Nello stesso periodo, sul successo della sua notazione, riprendendo ricerche giovanili (Dissertatio de arte combinatoria), pubblica (nel 1679) una serie di scritti che argomentano sulla (lingua) characteristica universalis e sul calculusratiocinator: la prima è un sistema di segni con cui esprimere formalmente il (contenuto del) pensiero, e il secondo un metodo per manipolarli e costruire i ragionamenti corretti; l’obbiettivo era di fissare le regole per le argomentazioni, in modo da eliminare le infinite discussioni (tra i filosofi): con questo metodo, stese le premesse, doveva essere automatico enumerare (tutte) le conclusioni corrette. Leibniz fece poco per definire la lingua e lavorò solo su qualche esempio del calcolo: comunque nasce con lui l’idea che si possono fare calcoli non solo con i numeri, ma anche con altri simboli e quindi la logica tradizionale (aristotelica) può essere inglobata in un sistema più ampio. Sostanzialmente, però, queste idee passano inosservate.

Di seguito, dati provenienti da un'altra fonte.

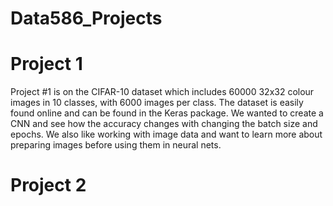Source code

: # Data586_Projects

# Project 1
Project #1 is on the CIFAR-10 dataset which includes 60000 32x32 colour images in 10 classes, with 6000 images per class. The dataset is easily found online and can be found in the Keras package. We wanted to create a CNN and see how the accuracy changes with changing the batch size and epochs. We also like working with image data and want to learn more about preparing images before using them in neural nets. 



# Project 2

Verso la metà del diciannovesimo secolo Gorge Boole (nel 1847 e nel 1854) pubblica un sistema formale (detto poi algebra di Boole) che include alcune regole di deduzione, in particolare tutte quelle di Aristotile: per quanto parziale (per esempio si poteva esprimere la negazione e la congiunzione, ma non l’alternativa) il suo sistema mostra come la deduzione possa essere trattata come la “matematica” (cioè con regole rigorose, simili a quelle ordinarie dell’algebra).

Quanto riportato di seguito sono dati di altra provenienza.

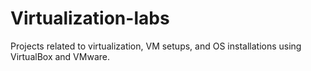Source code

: # Virtualization-labs
Projects related to virtualization, VM setups, and OS installations using VirtualBox and VMware.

Alla fine del secolo viene fatto il passo successivo più importante: nel 1879 Gottlob Frege pubblica “Ideografia; linguaggio in formule del pensiero puro modellato su quello dell’aritmetica” che realizza “quasi” le idee di Leibniz: nasce un linguaggio artificiale (il primo!) dotato di regole (formali) precise sia per formare le frasi del linguaggio sia per usarle al fine di dedurre (altre frasi corrette); manca “solo” un particolare: se da certe premesse non era possibile trarre una certa conclusione non c’era modo, nella teoria, di capire se non era stata applicata la “giusta” sequenza di regole o se non erano “giuste” le premesse. Frege procede, successivamente, con l’obbiettivo di (ri)scrivere la matematica nel linguaggio e con i metodi da lui introdotti e nel 1893 pubblica il primo dei due volumi sui “Principi fondamentali dell’aritmetica” (il secondo nel 1903).

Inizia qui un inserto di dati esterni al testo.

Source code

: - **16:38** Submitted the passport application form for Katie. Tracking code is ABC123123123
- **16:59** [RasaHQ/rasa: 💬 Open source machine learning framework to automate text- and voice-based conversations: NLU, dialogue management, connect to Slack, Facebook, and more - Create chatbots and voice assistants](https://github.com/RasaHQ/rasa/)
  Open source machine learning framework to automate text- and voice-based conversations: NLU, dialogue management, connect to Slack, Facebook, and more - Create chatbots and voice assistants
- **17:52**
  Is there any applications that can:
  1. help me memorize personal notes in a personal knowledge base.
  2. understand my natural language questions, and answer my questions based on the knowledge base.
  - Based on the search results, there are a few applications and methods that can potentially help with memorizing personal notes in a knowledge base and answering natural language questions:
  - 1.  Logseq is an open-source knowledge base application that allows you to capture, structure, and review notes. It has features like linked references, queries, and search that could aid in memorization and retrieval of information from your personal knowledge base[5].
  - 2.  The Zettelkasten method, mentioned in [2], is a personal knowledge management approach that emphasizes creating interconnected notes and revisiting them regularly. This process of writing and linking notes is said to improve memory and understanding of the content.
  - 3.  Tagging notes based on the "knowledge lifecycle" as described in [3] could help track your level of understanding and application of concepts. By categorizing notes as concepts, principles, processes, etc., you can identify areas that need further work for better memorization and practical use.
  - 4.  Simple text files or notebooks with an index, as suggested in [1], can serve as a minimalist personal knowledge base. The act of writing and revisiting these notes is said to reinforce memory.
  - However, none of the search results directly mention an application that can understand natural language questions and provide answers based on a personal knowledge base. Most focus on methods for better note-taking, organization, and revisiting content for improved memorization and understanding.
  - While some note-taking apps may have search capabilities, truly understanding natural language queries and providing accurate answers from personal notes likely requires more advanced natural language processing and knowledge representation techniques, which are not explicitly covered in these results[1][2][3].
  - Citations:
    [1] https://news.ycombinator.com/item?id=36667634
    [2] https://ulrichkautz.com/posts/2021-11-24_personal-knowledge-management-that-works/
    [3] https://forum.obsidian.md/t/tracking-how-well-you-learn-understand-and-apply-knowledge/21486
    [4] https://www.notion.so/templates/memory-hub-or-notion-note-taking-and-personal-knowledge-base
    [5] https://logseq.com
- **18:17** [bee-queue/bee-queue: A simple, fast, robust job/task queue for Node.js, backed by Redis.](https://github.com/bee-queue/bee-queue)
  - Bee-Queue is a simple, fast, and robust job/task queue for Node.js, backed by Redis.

Col finire del diciannovesimo secolo si chiude una storia di circa 150 anni dalla quale sembra che sia possibile:

  • definire un linguaggio formale capace di parlare di (quasi) qualunque cosa;

  • definire in maniera rigorosa il ragionamento corretto;

  • riscrivere nel nuovo linguaggio tutte proposizioni corrette di un certo ambito.